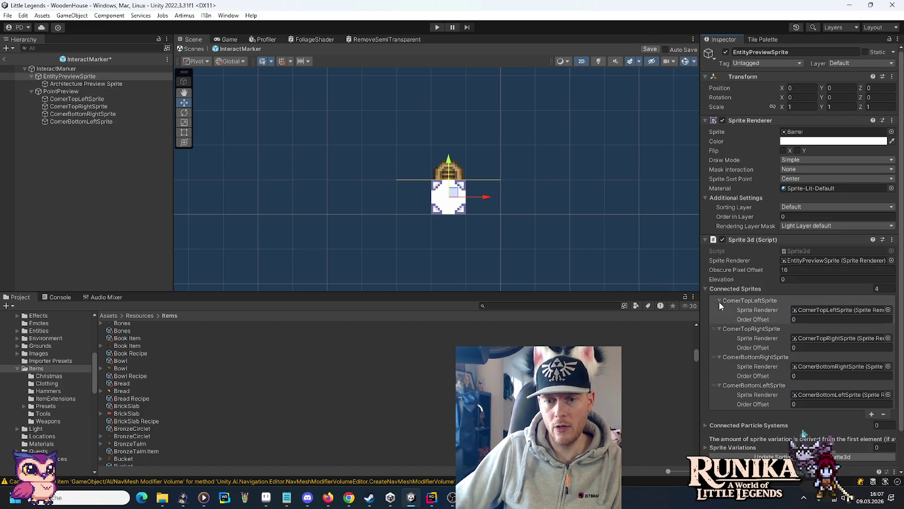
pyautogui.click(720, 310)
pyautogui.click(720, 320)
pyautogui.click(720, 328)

○ ○ ○ ○

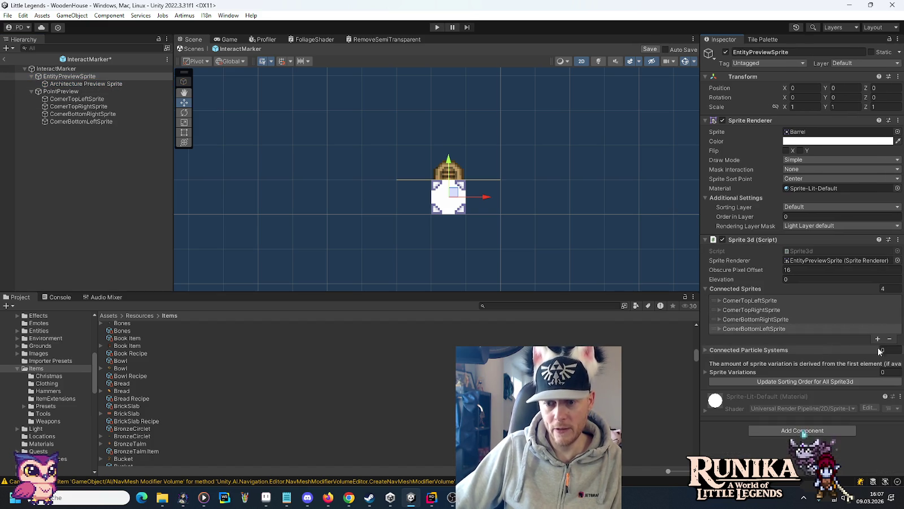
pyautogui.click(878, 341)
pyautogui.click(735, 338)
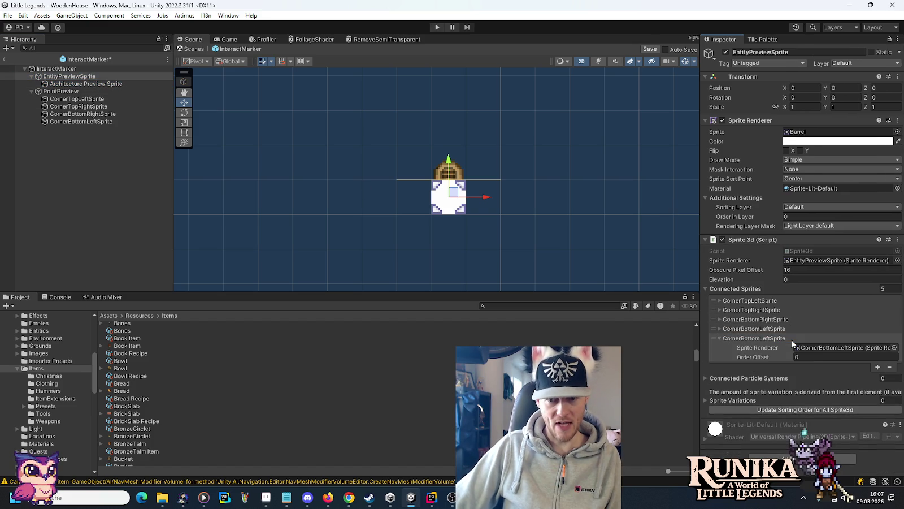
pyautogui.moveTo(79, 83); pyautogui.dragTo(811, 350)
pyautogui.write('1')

○ ○ ○ ○

Task requirements => Give again, exactly as written above, each line from the one that has "pyautogui.click(878, 341)" to the one that has "pyautogui.write('1')", both included; omit the pictures.

Answer =>
pyautogui.click(878, 341)
pyautogui.click(735, 338)
pyautogui.moveTo(79, 83); pyautogui.dragTo(811, 350)
pyautogui.write('1')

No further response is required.